The team, from University College London, Wellcome Trust Sanger Institute and University of Oxford, showed that the experimental design of previous studies would pick up sequences that resembled XMRV. They say, however, by using improved techniques they could prove that the signal was from contamination by a laboratory cell line or mouse DNA. They also showed that the existing methods would indicate that one in 50 human cell lines they examined were infected with XMRV-related viruses. They showed that contamination of human tumor cells with XMRV-related viruses is common and that a principal prostate cancer line used is contaminated.

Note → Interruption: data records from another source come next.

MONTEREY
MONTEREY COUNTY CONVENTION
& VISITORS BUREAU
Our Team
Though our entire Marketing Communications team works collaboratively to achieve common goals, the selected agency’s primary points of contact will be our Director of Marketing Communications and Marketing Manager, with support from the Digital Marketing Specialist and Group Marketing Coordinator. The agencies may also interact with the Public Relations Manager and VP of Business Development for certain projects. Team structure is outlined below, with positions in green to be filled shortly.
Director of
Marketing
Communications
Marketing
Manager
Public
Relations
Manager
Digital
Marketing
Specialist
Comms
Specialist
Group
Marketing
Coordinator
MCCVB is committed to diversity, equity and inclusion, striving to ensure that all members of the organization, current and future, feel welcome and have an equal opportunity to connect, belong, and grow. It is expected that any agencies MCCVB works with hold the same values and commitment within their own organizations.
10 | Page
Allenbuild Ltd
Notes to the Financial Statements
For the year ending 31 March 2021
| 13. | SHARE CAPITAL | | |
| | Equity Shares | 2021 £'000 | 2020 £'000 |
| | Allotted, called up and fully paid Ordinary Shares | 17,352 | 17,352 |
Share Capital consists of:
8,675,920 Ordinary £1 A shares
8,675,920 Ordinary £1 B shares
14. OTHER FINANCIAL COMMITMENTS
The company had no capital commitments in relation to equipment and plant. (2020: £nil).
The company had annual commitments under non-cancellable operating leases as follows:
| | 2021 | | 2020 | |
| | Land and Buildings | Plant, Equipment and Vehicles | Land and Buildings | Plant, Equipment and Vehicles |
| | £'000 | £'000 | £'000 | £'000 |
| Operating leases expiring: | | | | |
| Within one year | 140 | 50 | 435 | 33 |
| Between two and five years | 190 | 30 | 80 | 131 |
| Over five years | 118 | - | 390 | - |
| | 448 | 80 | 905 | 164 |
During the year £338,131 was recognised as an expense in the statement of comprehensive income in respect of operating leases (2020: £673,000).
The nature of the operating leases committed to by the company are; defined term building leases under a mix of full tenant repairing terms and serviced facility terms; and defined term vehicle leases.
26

“When we compare viral genomes, we see signs of their history, of how far they have travelled in space or time,” says Dr Stéphane Hué, a post doctoral researcher at UCL. “We would expect the samples from patients from around the world, collected at different times, to be more diverse than the samples from within a cell line in a lab, where they are grown under standard conditions. During infection and transmission in people, our immune system would push XMRV into new genetic variants.”

The authors propose that more rigorous methods are used to prevent contamination of cell and DNA samples. They also suggest that consistent and considered standards are needed for identifying viruses and other organisms as the cause of a disease.

“Increasingly, we are using DNA-based methods to accelerate our understanding of the role of pathogens in disease,” says Paul Kellam, virus genomics group leader from the Wellcome Trust Sanger Institute. “These will drive our understanding of infection, but we must ensure that we close the circle from identification to association and then causation.”